● **What needs to be done**
Would you return, word for word, the lines of the data below from the line with "Original 24in x 30in unframed" through the line with "Cranes & Access", and no others?

───── Source material ─────

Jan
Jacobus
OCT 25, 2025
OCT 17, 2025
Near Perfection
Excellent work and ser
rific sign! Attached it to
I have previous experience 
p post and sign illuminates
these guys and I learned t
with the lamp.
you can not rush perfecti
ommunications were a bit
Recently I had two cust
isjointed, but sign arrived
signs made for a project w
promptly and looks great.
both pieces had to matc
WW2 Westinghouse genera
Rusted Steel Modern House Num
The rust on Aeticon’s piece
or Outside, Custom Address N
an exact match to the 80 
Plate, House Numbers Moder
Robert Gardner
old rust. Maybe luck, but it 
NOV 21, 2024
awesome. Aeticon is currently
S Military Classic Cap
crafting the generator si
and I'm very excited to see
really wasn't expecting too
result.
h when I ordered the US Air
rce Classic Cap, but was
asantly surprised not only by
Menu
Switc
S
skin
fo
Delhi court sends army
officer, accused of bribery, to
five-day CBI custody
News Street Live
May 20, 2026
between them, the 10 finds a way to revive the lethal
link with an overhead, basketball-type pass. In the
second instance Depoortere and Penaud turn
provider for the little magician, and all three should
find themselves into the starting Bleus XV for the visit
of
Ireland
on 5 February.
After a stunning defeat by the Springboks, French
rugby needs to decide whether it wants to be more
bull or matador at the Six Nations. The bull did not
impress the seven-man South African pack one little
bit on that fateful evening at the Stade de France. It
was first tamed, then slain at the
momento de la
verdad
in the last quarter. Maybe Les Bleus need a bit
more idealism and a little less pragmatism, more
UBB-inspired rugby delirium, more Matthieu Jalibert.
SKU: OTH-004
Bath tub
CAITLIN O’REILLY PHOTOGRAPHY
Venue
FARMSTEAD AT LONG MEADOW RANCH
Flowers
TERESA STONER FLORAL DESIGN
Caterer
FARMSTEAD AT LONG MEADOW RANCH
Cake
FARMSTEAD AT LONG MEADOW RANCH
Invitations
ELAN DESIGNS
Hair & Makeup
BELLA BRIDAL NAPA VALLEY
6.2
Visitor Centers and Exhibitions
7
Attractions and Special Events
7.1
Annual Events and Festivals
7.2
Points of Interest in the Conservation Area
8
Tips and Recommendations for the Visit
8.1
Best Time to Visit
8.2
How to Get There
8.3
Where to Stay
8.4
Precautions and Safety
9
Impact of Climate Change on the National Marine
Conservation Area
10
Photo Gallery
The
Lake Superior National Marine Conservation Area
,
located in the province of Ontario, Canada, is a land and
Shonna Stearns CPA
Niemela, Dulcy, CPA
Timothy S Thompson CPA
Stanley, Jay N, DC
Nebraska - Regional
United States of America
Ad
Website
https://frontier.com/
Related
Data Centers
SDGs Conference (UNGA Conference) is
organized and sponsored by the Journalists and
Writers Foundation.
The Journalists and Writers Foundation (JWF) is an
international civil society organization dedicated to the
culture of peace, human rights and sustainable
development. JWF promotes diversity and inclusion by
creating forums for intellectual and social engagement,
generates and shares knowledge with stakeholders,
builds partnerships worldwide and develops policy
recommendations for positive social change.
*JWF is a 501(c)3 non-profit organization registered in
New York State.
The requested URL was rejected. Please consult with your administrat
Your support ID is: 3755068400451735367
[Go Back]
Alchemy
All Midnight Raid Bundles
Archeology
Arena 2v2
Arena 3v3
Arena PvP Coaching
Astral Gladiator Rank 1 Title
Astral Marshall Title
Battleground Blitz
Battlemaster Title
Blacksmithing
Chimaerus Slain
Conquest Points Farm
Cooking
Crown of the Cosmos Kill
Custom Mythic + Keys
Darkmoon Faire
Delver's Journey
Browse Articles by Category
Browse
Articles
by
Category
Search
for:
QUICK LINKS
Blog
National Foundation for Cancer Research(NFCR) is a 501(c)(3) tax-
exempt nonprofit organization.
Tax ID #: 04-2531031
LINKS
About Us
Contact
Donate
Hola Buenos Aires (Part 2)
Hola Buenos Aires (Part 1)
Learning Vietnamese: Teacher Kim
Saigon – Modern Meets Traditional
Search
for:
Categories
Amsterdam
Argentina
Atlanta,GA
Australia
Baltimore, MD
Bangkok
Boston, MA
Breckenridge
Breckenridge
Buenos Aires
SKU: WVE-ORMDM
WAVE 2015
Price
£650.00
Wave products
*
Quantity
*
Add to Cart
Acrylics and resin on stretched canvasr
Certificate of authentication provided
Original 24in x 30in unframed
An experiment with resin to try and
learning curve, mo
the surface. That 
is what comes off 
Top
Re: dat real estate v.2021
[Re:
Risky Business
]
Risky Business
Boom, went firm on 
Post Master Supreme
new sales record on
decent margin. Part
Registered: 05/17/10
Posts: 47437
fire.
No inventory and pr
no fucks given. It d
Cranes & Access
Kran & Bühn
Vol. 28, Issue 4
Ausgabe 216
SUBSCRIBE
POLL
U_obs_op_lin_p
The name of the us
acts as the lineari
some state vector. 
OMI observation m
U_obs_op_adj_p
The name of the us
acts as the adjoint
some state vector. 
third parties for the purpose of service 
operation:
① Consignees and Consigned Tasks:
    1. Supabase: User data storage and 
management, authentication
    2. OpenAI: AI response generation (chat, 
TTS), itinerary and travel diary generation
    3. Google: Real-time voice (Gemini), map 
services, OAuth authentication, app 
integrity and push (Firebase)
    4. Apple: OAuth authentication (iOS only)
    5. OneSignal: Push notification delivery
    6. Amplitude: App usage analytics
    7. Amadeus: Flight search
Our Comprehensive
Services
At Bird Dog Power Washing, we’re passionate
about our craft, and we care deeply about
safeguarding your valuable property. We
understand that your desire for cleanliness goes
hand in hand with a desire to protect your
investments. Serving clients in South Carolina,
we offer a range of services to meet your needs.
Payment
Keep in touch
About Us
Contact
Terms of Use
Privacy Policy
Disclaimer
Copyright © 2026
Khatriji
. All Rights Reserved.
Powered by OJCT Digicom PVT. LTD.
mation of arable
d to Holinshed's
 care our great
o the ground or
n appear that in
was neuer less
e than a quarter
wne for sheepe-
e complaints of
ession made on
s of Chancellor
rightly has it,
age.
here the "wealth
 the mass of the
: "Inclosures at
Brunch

─────

● **Solution**
Original 24in x 30in unframed
An experiment with resin to try and
learning curve, mo
the surface. That 
is what comes off 
Top
Re: dat real estate v.2021
[Re:
Risky Business
]
Risky Business
Boom, went firm on 
Post Master Supreme
new sales record on
decent margin. Part
Registered: 05/17/10
Posts: 47437
fire.
No inventory and pr
no fucks given. It d
Cranes & Access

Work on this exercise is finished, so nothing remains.